If Vanderbilt is meant to bring to the Transformers franchise the suspense, then Joby Harold is definitely meant to bring the action. He's done more production work than screenplay writing, but that doesn't mean this is his first time putting pen to paper. Harold's major production credits are for big-scale punch-and-shoot-em-ups like The Edge of Tomorrow, Robin Hood, and, as a particular jewel in his CV, John Wick: Chapter 3 – Parabellum.

Both men have some highs and lows in their filmographies, but the good stuff is very strong indeed. Each are apparently working on separate films, so while we might expect Harold's script to hew closer to what we're used to seeing out of the Transformers franchise with big, sweeping action, what exactly does Vanderbilt's entail? Is a more dark, cerebral Transformers on the distant horizon? The Transformers as a race are on the brink of extinction after a centuries-long war — but we've never gotten to really see that war on the big screen, and this screenwriter's potential certainly begs for it.

A cleaned house to begin again

It might feel like Michael Bay was fired from his job as director of the Transformers franchise after the disaster that was The Last Knight, but it was decided well ahead of time that the 2017 installment would be Bay's last Transformers film. He hadn't even been terribly keen to do another after Age of Extinction — and though he stayed on for one last ride, it feels fair to say that both the story format and the man making them were probably tired, and the end product suffered as a result. 

Bay has since moved on to pursue personal passion projects as a director, but he's still listed as an executive producer on the still-untitled future Transformers release. However, Akiva Goldsman — who had been brought on by Paramount to create a major story pitch roundtable with several screenplay writers, and who was credited for story planning on The Last Knightwent right back out the door again after the film was released, subsequently flopped, and was nominated for multiple Razzies. There have been no half-measures in wiping this particular franchise's slate clean.

As of now, no directors have been tapped to take on the developing Transformers screenplays, and there's no word either way as to whether Bumblebee's director Travis Knight will return in any capacity. Paramount may be most interested in ensuring it has a solid blockbuster-quality story before anything else.

The unfinished products of the past could create new opportunities

In 2015, Akiva Goldsman and Michael Bay assembled a rare thing in major studio productions: a collaborative, multi-writer story pitching group with the hopes of charting the future of the Transformers franchise beyond the fifth film that would become The Last Knight, which was still in pre-production at the time. A dozen screenwriters were hired to spend several months developing their own individual script, then collaborate to assist with their compatriots' scripts. When finished, they would present their ideas to Bay, Steven Spielberg (a producer for the franchise), and a few of Hasbro and Paramount's executive staff. This process reportedly yielded three to five possible films, of which The Last Knight was probably one. The rest of the offerings were reportedly too thin on their own to develop into a full script.

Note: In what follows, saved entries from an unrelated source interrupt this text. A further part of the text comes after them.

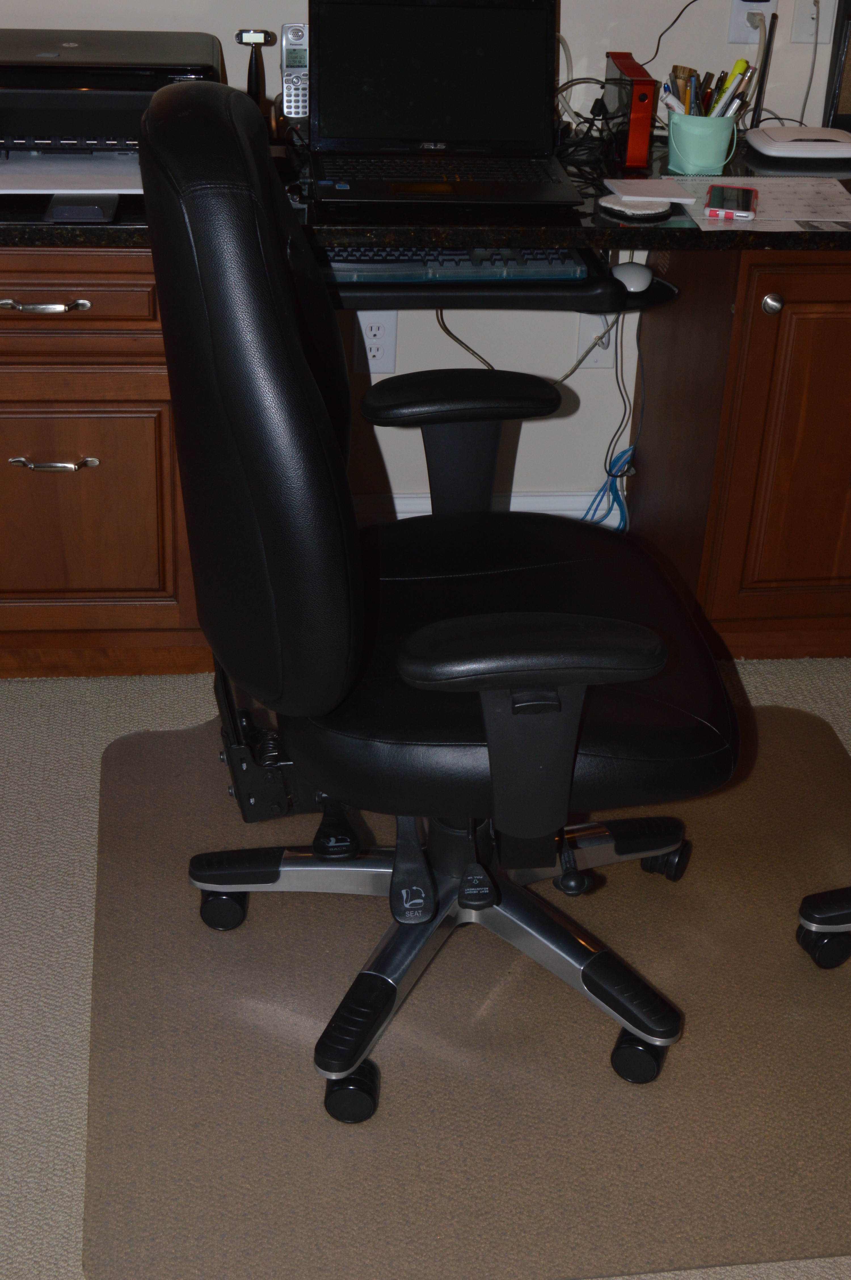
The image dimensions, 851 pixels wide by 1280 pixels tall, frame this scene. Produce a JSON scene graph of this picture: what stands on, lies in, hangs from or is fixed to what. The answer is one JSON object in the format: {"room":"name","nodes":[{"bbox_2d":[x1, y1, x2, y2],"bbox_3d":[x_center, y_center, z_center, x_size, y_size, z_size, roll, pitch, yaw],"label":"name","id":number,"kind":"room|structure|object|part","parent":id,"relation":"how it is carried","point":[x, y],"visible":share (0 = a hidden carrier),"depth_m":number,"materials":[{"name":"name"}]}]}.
{"room":"office","nodes":[
{"label":"office","id":0,"kind":"room"},
{"bbox_2d":[0,0,850,588],"bbox_3d":[-0.039,-1.317,2.629,5.861,2.557,0.150,-2,29,-7],"label":"wall","id":1,"kind":"structure","parent":0,"point":[224,41],"depth_m":2.97,"materials":[{"name":"paint"}]},
{"bbox_2d":[354,309,399,373],"bbox_3d":[-0.088,-0.534,2.917,0.071,0.116,0.009,-2,29,-7],"label":"wall socket","id":2,"kind":"object","parent":1,"relation":"attached to","point":[388,339],"visible":0.8,"depth_m":2.91,"materials":[{"name":"white plastic"}]},
{"bbox_2d":[351,489,615,528],"bbox_3d":[-0.223,-0.202,3.112,1.992,0.116,0.022,-2,29,-7],"label":"baseboard","id":3,"kind":"structure","parent":1,"relation":"attached to","point":[413,514],"depth_m":3.17,"materials":[{"name":"white paint"}]},
{"bbox_2d":[573,310,617,368],"bbox_3d":[0.310,-0.555,2.987,0.071,0.116,0.010,-2,29,-7],"label":"wall outlet","id":4,"kind":"object","parent":1,"relation":"attached to","point":[584,341],"visible":0.52,"depth_m":2.99,"materials":[{"name":"white plastic"}]},
{"bbox_2d":[727,0,779,42],"bbox_3d":[0.552,-1.058,2.736,0.074,0.119,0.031,-2,29,-7],"label":"wall socket","id":5,"kind":"object","parent":1,"relation":"attached to","point":[733,31],"visible":0.66,"depth_m":2.74,"materials":[{"name":"white plastic"}]},
{"bbox_2d":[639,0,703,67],"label":"black cord","id":6,"kind":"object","parent":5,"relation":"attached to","point":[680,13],"visible":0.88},
{"bbox_2d":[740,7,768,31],"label":"power plug","id":7,"kind":"object","parent":5,"relation":"in","point":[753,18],"visible":0.87,"depth_m":2.72,"materials":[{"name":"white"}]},
{"bbox_2d":[790,0,837,43],"bbox_3d":[0.662,-1.073,2.769,0.070,0.121,0.017,-2,29,-7],"label":"wall socket","id":8,"kind":"object","parent":1,"relation":"attached to","point":[820,21],"visible":0.88,"depth_m":2.78,"materials":[{"name":"white plastic"}]},
{"bbox_2d":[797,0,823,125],"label":"wall cable","id":9,"kind":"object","parent":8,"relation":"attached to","point":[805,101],"visible":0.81,"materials":[{"name":"grey plastic"}]},
{"bbox_2d":[1,637,850,1279],"bbox_3d":[0.351,1.082,1.003,5.282,0.094,4.986,-2,29,-7],"label":"carpet floor","id":10,"kind":"structure","parent":0,"point":[70,815],"depth_m":2.19,"materials":[{"name":"beige carpet"}]},
{"bbox_2d":[0,125,850,693],"bbox_3d":[0.168,-0.312,2.625,2.426,0.748,0.760,-2,29,-7],"label":"desk","id":11,"kind":"object","parent":10,"relation":"on","point":[88,477],"visible":0.72,"depth_m":2.50,"materials":[{"name":"brown wood"}]},
{"bbox_3d":[-0.559,-0.479,2.351,0.134,0.014,0.044,-2,29,-7],"label":"drawer pull","id":12,"kind":"part","parent":11,"relation":"part of","materials":[{"name":"silver metal"}]},
{"bbox_3d":[-0.572,-0.268,2.499,0.128,0.014,0.046,-2,29,-7],"label":"drawer handle","id":13,"kind":"part","parent":11,"relation":"part of","materials":[{"name":"silver metal"}]},
{"bbox_3d":[-0.590,-0.495,2.359,0.408,0.098,0.038,-2,29,-7],"label":"drawer","id":14,"kind":"part","parent":11,"relation":"part of","materials":[{"name":"brown wood"}]},
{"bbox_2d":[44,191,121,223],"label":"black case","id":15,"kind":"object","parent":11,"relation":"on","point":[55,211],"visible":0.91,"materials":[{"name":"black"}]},
{"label":"drawer","id":16,"kind":"part","parent":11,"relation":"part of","materials":[{"name":"brown wood"}]},
{"bbox_2d":[0,27,227,191],"bbox_3d":[-0.527,-0.786,2.436,0.452,0.183,0.433,-2,29,-7],"label":"printer","id":17,"kind":"object","parent":11,"relation":"on","point":[55,66],"visible":0.83,"depth_m":2.34,"materials":[{"name":"black plastic"}]},
{"bbox_2d":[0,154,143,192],"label":"paper","id":18,"kind":"object","parent":17,"relation":"in","point":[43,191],"visible":0.66,"depth_m":2.37,"materials":[{"name":"white paper"}]},
{"bbox_2d":[234,27,273,106],"bbox_3d":[-0.275,-0.881,2.603,0.059,0.177,0.058,-2,29,-7],"label":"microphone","id":19,"kind":"object","parent":11,"relation":"on","point":[251,79],"visible":0.74,"depth_m":2.58,"materials":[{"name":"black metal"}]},
{"bbox_2d":[278,22,309,121],"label":"cordless phone","id":20,"kind":"object","parent":11,"relation":"on","point":[288,58],"visible":0.83,"depth_m":2.59,"materials":[{"name":"silver plastic"}]},
{"bbox_2d":[307,0,587,210],"bbox_3d":[0.023,-0.798,2.414,0.382,0.251,0.322,-2,29,-7],"label":"laptop","id":21,"kind":"object","parent":11,"relation":"on","point":[420,136],"visible":0.99,"depth_m":2.51,"materials":[{"name":"black plastic"}]},
{"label":"keyboard","id":22,"kind":"part","parent":21,"relation":"part of","materials":[{"name":"black plastic"}]},
{"bbox_2d":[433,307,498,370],"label":"hanging cable","id":23,"kind":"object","parent":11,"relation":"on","point":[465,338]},
{"bbox_2d":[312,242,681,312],"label":"keyboard tray","id":24,"kind":"object","parent":11,"relation":"attached to","point":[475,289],"visible":0.35,"depth_m":2.38,"materials":[{"name":"black plastic"}]},
{"bbox_2d":[321,243,588,282],"bbox_3d":[0.013,-0.574,2.436,0.432,0.029,0.166,-2,29,-7],"label":"keyboard","id":25,"kind":"object","parent":24,"relation":"on","point":[534,254],"visible":0.64,"depth_m":2.38,"materials":[{"name":"plastic"}]},
{"bbox_2d":[610,260,654,293],"bbox_3d":[0.306,-0.543,2.434,0.064,0.040,0.115,-2,29,-7],"label":"computer mouse","id":26,"kind":"object","parent":24,"relation":"on","point":[636,269],"visible":0.95,"depth_m":2.40,"materials":[{"name":"white plastic"}]},
{"bbox_2d":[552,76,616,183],"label":"cable bundle","id":27,"kind":"object","parent":11,"relation":"on","point":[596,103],"visible":0.63,"depth_m":2.66,"materials":[{"name":"black plastic"}]},
{"bbox_2d":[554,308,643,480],"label":"hanging cable","id":28,"kind":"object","parent":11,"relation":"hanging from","point":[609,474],"visible":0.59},
{"bbox_2d":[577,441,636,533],"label":"blue cable","id":29,"kind":"object","parent":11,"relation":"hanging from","point":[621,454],"visible":0.46,"depth_m":3.05,"materials":[{"name":"blue plastic"}]},
{"bbox_2d":[603,50,658,169],"bbox_3d":[0.332,-0.865,2.671,0.048,0.138,0.184,-2,29,-7],"label":"red box","id":30,"kind":"object","parent":11,"relation":"on","point":[631,134],"visible":0.98,"depth_m":2.61,"materials":[{"name":"red"}]},
{"bbox_2d":[599,192,674,220],"bbox_3d":[0.307,-0.636,2.386,0.103,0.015,0.102,27,37,36],"label":"coaster","id":31,"kind":"object","parent":11,"relation":"on","point":[648,211],"visible":0.99,"depth_m":2.36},
{"bbox_2d":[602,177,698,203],"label":"notepad","id":32,"kind":"object","parent":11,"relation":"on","point":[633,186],"visible":0.99,"depth_m":2.42,"materials":[{"name":"white paper"}]},
{"bbox_2d":[664,107,739,174],"bbox_3d":[0.439,-0.801,2.622,0.110,0.085,0.106,-2,29,-7],"label":"pencil cup","id":33,"kind":"object","parent":11,"relation":"on","point":[683,139],"visible":0.91,"depth_m":2.59,"materials":[{"name":"teal metal"}]},
{"bbox_2d":[660,58,754,124],"bbox_3d":[0.454,-0.861,2.648,0.160,0.143,0.090,-2,29,-7],"label":"pens","id":34,"kind":"object","parent":33,"relation":"in","point":[723,113],"visible":0.44,"depth_m":2.62,"materials":[{"name":"multicoloured plastic"}]},
{"bbox_2d":[658,175,850,232],"bbox_3d":[0.545,-0.662,2.461,0.301,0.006,0.313,-2,29,-7],"label":"paper sheet","id":35,"kind":"object","parent":11,"relation":"on","point":[844,196],"visible":0.81,"depth_m":2.45,"materials":[{"name":"white paper"}]},
{"bbox_2d":[704,184,758,218],"bbox_3d":[0.446,-0.642,2.385,0.068,0.013,0.137,7,29,9],"label":"smartphone","id":36,"kind":"object","parent":35,"relation":"on","point":[718,194],"visible":0.99,"depth_m":2.36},
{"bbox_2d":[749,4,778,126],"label":"antenna","id":37,"kind":"object","parent":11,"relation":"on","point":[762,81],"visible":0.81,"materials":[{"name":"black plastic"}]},
{"bbox_3d":[0.526,-0.512,2.485,0.030,0.032,0.031,-2,29,-7],"label":"knob","id":38,"kind":"part","parent":11,"relation":"part of","materials":[{"name":"silver metal"}]},
{"bbox_2d":[742,125,850,160],"bbox_3d":[0.633,-0.832,2.728,0.195,0.034,0.140,-2,29,-7],"label":"white router","id":39,"kind":"object","parent":11,"relation":"on","point":[820,143],"visible":0.99,"depth_m":2.69,"materials":[{"name":"white plastic"}]},
{"bbox_2d":[822,0,850,133],"bbox_3d":[0.789,-0.984,2.787,0.195,0.249,0.059,-2,29,-7],"label":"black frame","id":40,"kind":"object","parent":11,"relation":"on","point":[849,16],"visible":0.97,"depth_m":2.78,"materials":[{"name":"black"}]},
{"bbox_2d":[73,699,850,1279],"bbox_3d":[0.134,0.382,2.135,1.157,0.008,1.181,-2,29,-7],"label":"chair mat","id":41,"kind":"object","parent":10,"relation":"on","point":[594,898],"visible":0.83,"depth_m":1.91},
{"bbox_2d":[139,75,740,1115],"bbox_3d":[0.037,-0.045,1.803,0.691,1.039,0.718,-2,29,-7],"label":"office chair","id":42,"kind":"object","parent":41,"relation":"on","point":[343,599],"visible":0.99,"depth_m":1.65,"materials":[{"name":"black leather"}]},
{"bbox_3d":[-0.258,0.324,2.116,0.070,0.069,0.065,-2,29,-7],"label":"caster","id":43,"kind":"part","parent":42,"relation":"part of","materials":[{"name":"black plastic"}]},
{"bbox_2d":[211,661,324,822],"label":"chair bracket","id":44,"kind":"object","parent":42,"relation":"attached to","point":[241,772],"visible":0.43,"depth_m":2.22,"materials":[{"name":"black metal"}]},
{"bbox_3d":[-0.089,0.492,1.843,0.062,0.068,0.065,-2,29,-7],"label":"caster","id":45,"kind":"part","parent":42,"relation":"part of","materials":[{"name":"black plastic"}]},
{"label":"lever","id":46,"kind":"part","parent":42,"relation":"part of","materials":[{"name":"black plastic"}]},
{"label":"armrest","id":47,"kind":"part","parent":42,"relation":"part of","materials":[{"name":"black leather"}]},
{"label":"seat","id":48,"kind":"part","parent":42,"relation":"part of","materials":[{"name":"black leather"}]},
{"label":"armrest","id":49,"kind":"part","parent":42,"relation":"part of","materials":[{"name":"black leather"}]},
{"bbox_3d":[0.246,0.465,1.912,0.065,0.071,0.068,-2,29,-7],"label":"caster","id":50,"kind":"part","parent":42,"relation":"part of","materials":[{"name":"black plastic"}]},
{"bbox_3d":[0.309,0.282,2.226,0.068,0.072,0.064,-2,29,-7],"label":"caster","id":51,"kind":"part","parent":42,"relation":"part of","materials":[{"name":"black plastic"}]},
{"bbox_2d":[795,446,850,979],"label":"office chair","id":52,"kind":"object","parent":41,"relation":"on","point":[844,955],"visible":0.99,"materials":[{"name":"black"}]},
{"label":"caster base","id":53,"kind":"part","parent":52,"relation":"part of","materials":[{"name":"black"}]}
]}

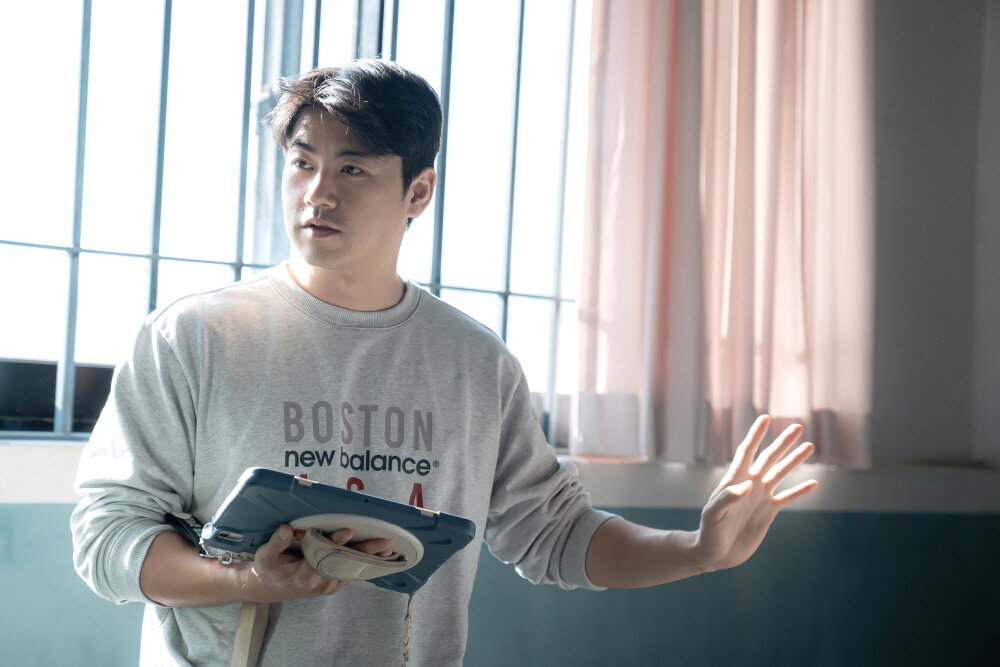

The twist in this story, considering how Bay and Goldsman are no longer attached to the franchise, is that Bumblebee came from this project. Christina Hodson had been invited to be part of the committee and it had been her script pitch. 

Whatever disaster The Last Knight represents, and however unwilling Paramount is to repeat the experiment, it ended as a net positive for the studio. It's entirely possible that part of the script-writing process for Vanderbilt and Harold may mean shopping the concepts created during this roundtable in 2015. At the very least, they may have those pitches on-hand to Waffle House-style scatter, smother, and dice into their own story ideas. Paramount spent all that time and money putting the roundtable together –it isn't a bad idea to reincorporate it into this new dawn for the franchise.